I had a hard time on my "easy" run this past Tuesday. I used my heart rate monitor and tried to train within 60-70% of my heart rate reserve, as per the Karvonen method. Still, I registered an average heart rate of 144 (72%), and felt very sluggish on the run (4.31 miles). I ran in 44:08, a 10:14 pace, and it felt like it.

So today, I wanted to try something. I ditched the heart rate monitor and ran by how I felt. I wasn't going to concentrate on numbers, just with "running easy".

And something weird happened.

I ran the same course, same time of morning, did the same pre-run warmup and stretch, and drank the same amount of water and juice as I did on Tuesday. The only difference was that Tuesday was about 8 degrees colder than today. But this morning, with no heart-rate monitor, I ran that course in 42:48, or a 9:56 pace. I felt so good at the end of the run that I could have kept going. On Tuesday, I couldn't wait to finish.

Huh? What gives?

I'm at a loss to understand how, running much easier today than I did on Tuesday, I was able to run at a pace 18 seconds faster than the easy run I struggled through on Tuesday. And I felt much stronger today, with a restless night of sleep, even.

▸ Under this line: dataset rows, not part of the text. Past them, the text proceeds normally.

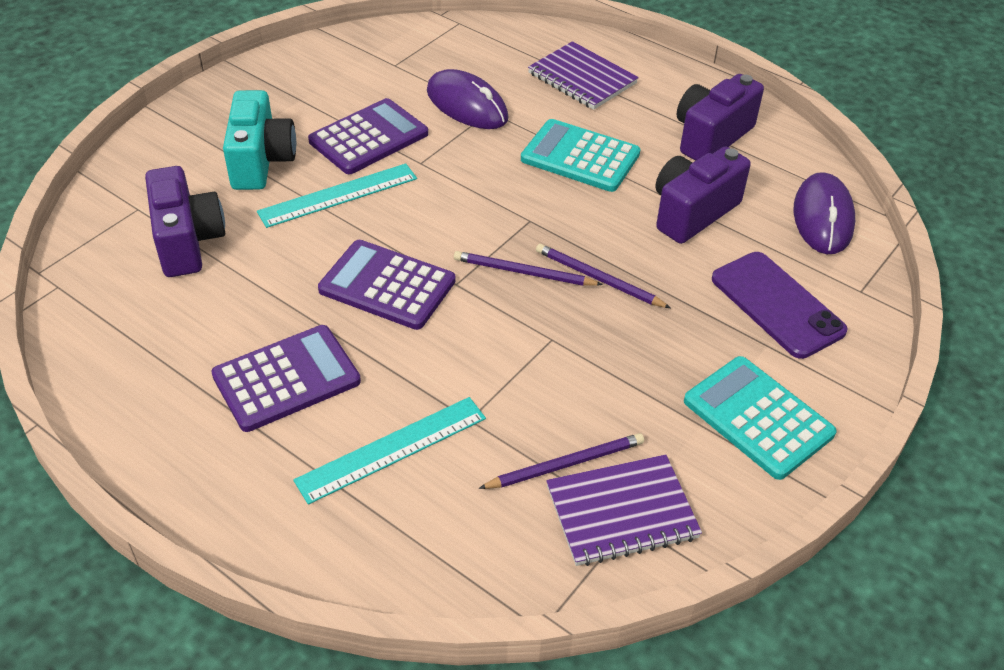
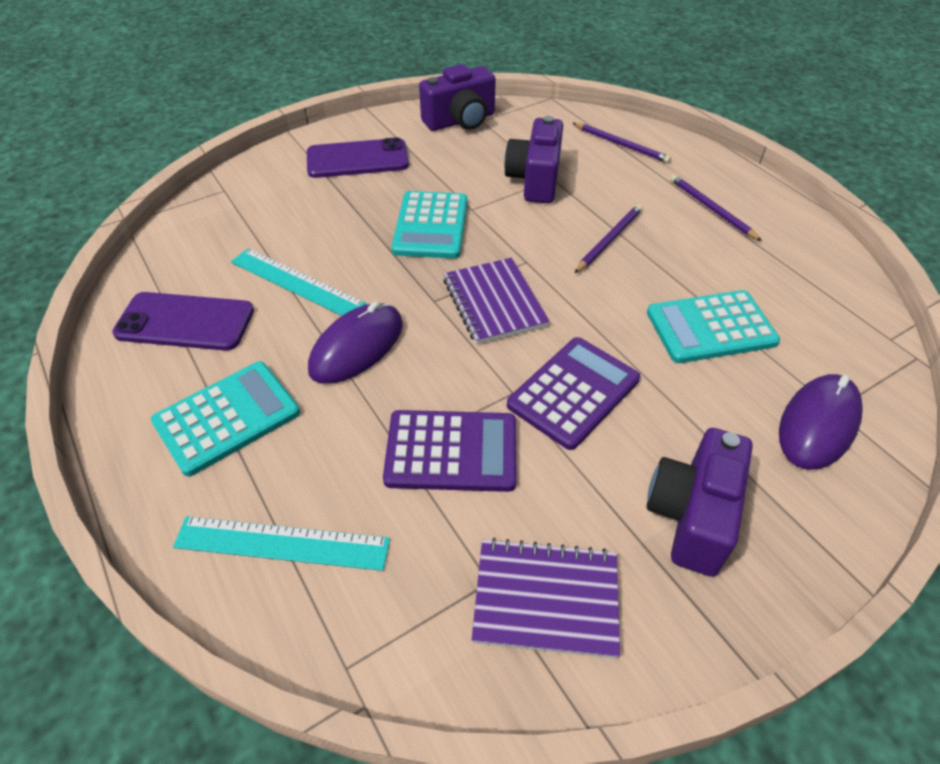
purple calculator: [211,325,361,432] [308,98,428,174] [318,240,455,330] = 3 -> [383,410,517,492] [507,337,640,450] = 2
purple phone: [712,252,848,359] = 1 -> [112,292,254,351] [307,137,409,178] = 2
turquoise calculator: [521,119,641,192] [684,356,837,480] = 2 -> [151,361,300,476] [391,191,468,259] [647,290,780,363] = 3
turquoise camera: [223,90,296,190] = 1 -> none = 0

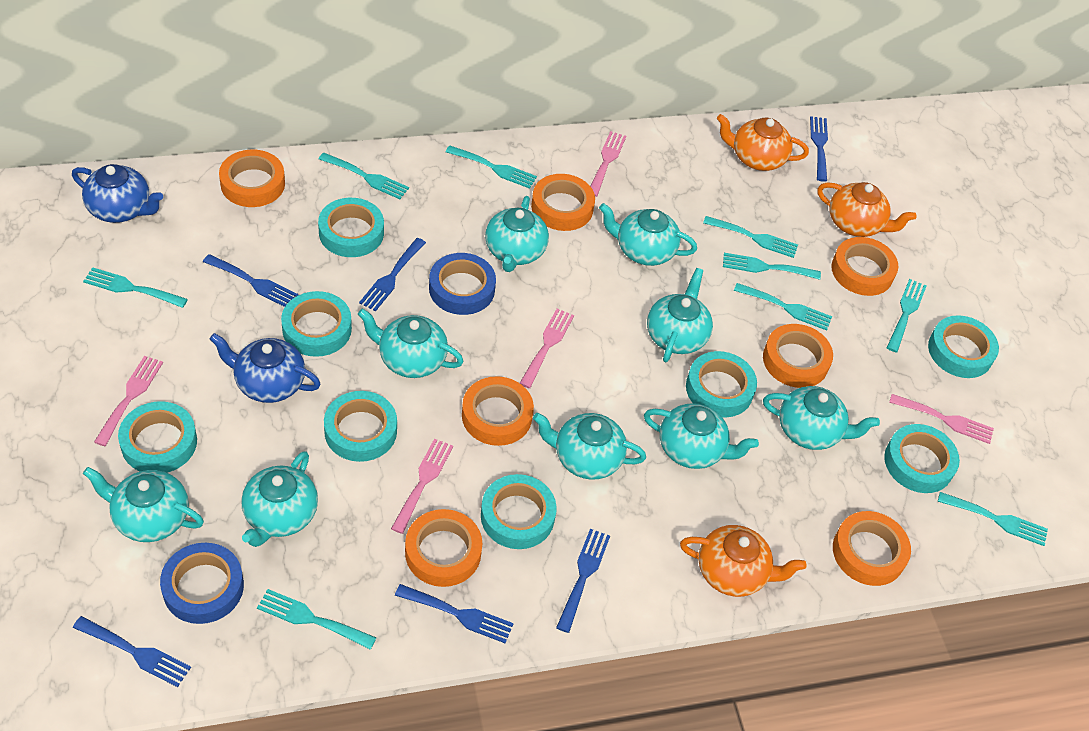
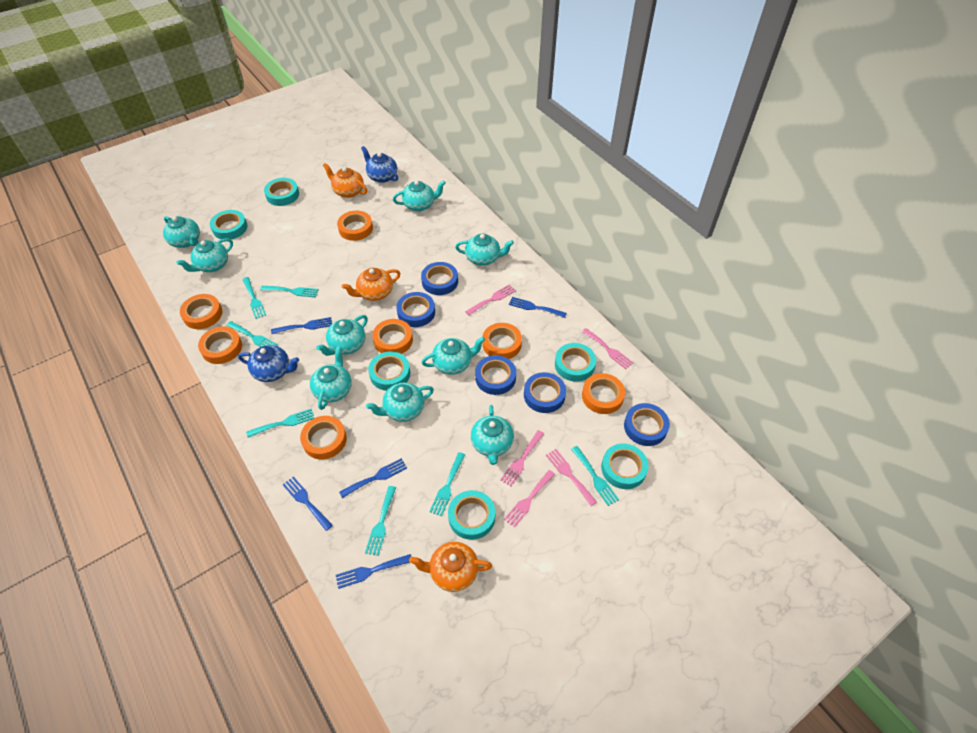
blue fork: [73,616,191,687] [203,254,298,307] [359,238,426,311] [395,584,514,643] [556,529,610,633] [810,116,828,182] = 6 -> [271,317,332,334] [282,476,333,531] [336,554,411,589] [339,458,407,498] [509,297,567,318] = 5
blue tape: [160,543,244,624] [429,253,496,315] = 2 -> [396,292,435,327] [421,262,458,295] [475,355,516,395] [524,372,566,413] [624,403,670,446] = 5
turquoise fork: [83,267,188,308] [257,589,376,650] [319,152,409,199] [446,145,537,189] [703,216,798,258] [723,253,821,280] [734,283,832,331] [887,279,926,352] [938,492,1048,546] = 9 -> [226,321,278,347] [242,277,266,319] [246,408,314,437] [260,286,319,297] [365,486,396,556] [429,452,465,516] [571,446,619,506] = 7
turquoise tape: [118,401,197,473] [281,291,352,357] [318,198,384,257] [324,391,397,462] [481,474,557,549] [686,351,757,417] [884,424,960,493] [928,315,999,378] = 8 -> [210,210,247,239] [264,178,299,206] [368,351,410,391] [448,490,495,540] [555,343,596,381] [601,443,649,489] = 6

I'm not complaining - I'm just baffled. I have been a big proponent of heart rate training since I got the device last year, but this throws it all out of whack now. Do I now run by feel rather than trying to stay within a heart rate range? Or is it that maybe my resting rate has declined to the point where my range is lower than what Karvonen dictates? Possibly my heart rate monitor is faulty - it has been acting strangely the past few weeks.

Nevertheless, I'm going to give it (no monitor) a try again tomorrow morning. I'm running back-to-back days to get some mileage in before the predicted snowstorm hits tomorrow afternoon. If I do another 4.31 miles tomorrow, I can do an easy 4 to 5 miles on the treadmill on Sunday without my mileage dropping too significantly.

Just over 6 weeks to the National Half Marathon!